Lovely litle work from Albinoni, who have far more to offer than the famous Adagio.
Fine performance.

*youtube comments

Excellent in all respects. The dance certainly adds otherwise missing "ornamentation" to the slow movement. Such great energy!﻿*


----------



## Oskaar (Mar 17, 2011)

*Kapelis: Kabalevsky Piano Concerto No. 4 ("Prague"), complete*

DMITRY KABALEVSKY: Concerto for Piano & Orchestra No. 4 ("Prague")
00:26 Allegro molto e energico 04:06 Andante 08:30 Presto

Alexandros Kapelis, piano
Megaron Camerata
Gérard Körsten, conductor

Athens Megaron. March 11, 2011.

Enjoyable and jumpy little concerto, brilliantly interpretated by Kapelis.

*youtube comment

..thank you for posting this! I only know the concertos 1 - 3 ... the fourth is new to me, makes me happy ;-D﻿*


----------



## Oskaar (Mar 17, 2011)

*John Adams: String Quartet, I.*

Not the best sound and picture, but interresting to see and listen too this sample of an exiting work.


----------



## Oskaar (Mar 17, 2011)

*JeugdOrkest Nederland: Eerste symfonie Mahler*

*11 augustus 2011, 20:15 uur, Grote Zaal van het Concertgebouw Amsterdam 
Gustav Mahler - Eerste symfonie in D-groot, 'Titan' 
Edward Elgar - Serenade voor strijkers (toegift) 
Uitvoerenden: JeugdOrkest Nederland o.l.v. Jurjen Hempel*

Fine version!

*youtube comments

Awesome youth orchestra! Best I have ever heard. Great strength in brass and woodwinds.

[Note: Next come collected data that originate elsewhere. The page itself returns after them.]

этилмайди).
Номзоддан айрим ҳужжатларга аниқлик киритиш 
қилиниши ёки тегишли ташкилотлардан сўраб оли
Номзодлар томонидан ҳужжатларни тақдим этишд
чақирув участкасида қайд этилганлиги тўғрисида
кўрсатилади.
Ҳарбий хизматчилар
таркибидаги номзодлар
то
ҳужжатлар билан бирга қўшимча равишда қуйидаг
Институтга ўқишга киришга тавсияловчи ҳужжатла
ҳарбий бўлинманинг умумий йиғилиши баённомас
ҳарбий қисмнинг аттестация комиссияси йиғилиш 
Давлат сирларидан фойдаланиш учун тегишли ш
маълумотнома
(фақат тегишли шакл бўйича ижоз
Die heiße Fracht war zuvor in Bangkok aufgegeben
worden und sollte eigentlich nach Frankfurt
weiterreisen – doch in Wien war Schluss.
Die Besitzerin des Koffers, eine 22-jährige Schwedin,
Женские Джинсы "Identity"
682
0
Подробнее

Every time I listen to the final, it gives me goose bumps!

This really is especially for a young band! The recording deserves a big compliment: very transparent and the instruments are well balanced. The combination results in a performance that makes this recording one of the finest on Youtube. The timpani, for example, the slot for the first time I heard the increase in volume in the last battles. Whether it is the interpretation of Hempel, recording, or the combination, I do not know, but it is very impressive!*


----------



## Oskaar (Mar 17, 2011)

*Jean Sibelius Symfoni nr 7 - Det Kongelige Kapel - Simon Rattle*

*Jean Sibelius Symfoni nr 7 - Det Kongelige Kapel - Simon Rattle.
© Danmarks Radio
"The Royal Orchestra" = "Det Kongelige Kapel"*

Fine performance of a great symphony

youtube comments

*Good evening with the unbelievable Symphony No. 7 by Sibelius

That is the most weighty, in every sense of the word, performance of this wonderful symphony that I have ever heard- such momentum, and such power in the strings - almost too powerful when the great trombone theme emerges: it has to really battle to cut through the sheer weight of the strings. Bravo!﻿

Thanks. I have heard some of the other No. 7s on YouTube, but this is as good as any of them, maybe better.*


----------